TASK REQUIREMENTS: Reproduce every line of the data below verbatim, in the original order. Omit the pictures from the output.

[Stored entries]
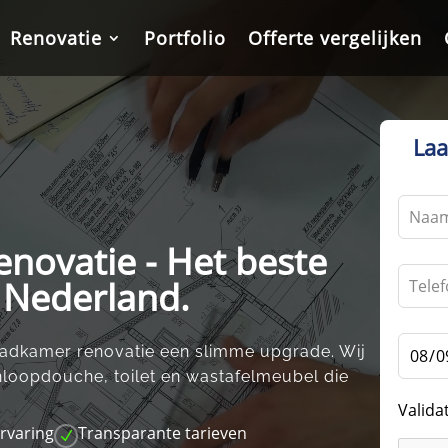
Renovatie
Renovatie
Portfolio
Portfolio
Offerte vergelijken
Offerte vergelijken
Laa
Leave
this
novatie - Het beste
field
blank
n Nederland.
badkamer renovatie een slimme upgrade.​ Wij
inloopdouche, toilet en wastafelmeubel die
Valida
ervaring
Transparante tarieven
N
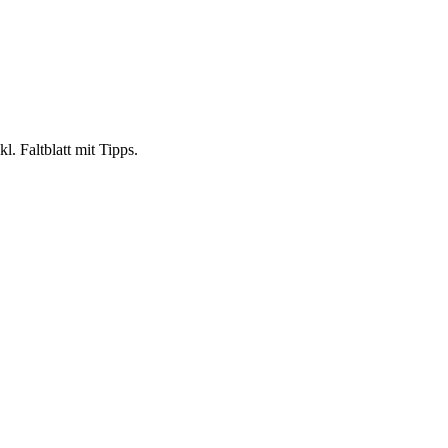
. Faltblatt mit Tipps.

REPLY TO THE EXERCISE:
Renovatie
Renovatie
Portfolio
Portfolio
Offerte vergelijken
Offerte vergelijken
Laa
Leave
this
novatie - Het beste
field
blank
n Nederland.
badkamer renovatie een slimme upgrade.​ Wij
inloopdouche, toilet en wastafelmeubel die
Valida
ervaring
Transparante tarieven
N
. Faltblatt mit Tipps.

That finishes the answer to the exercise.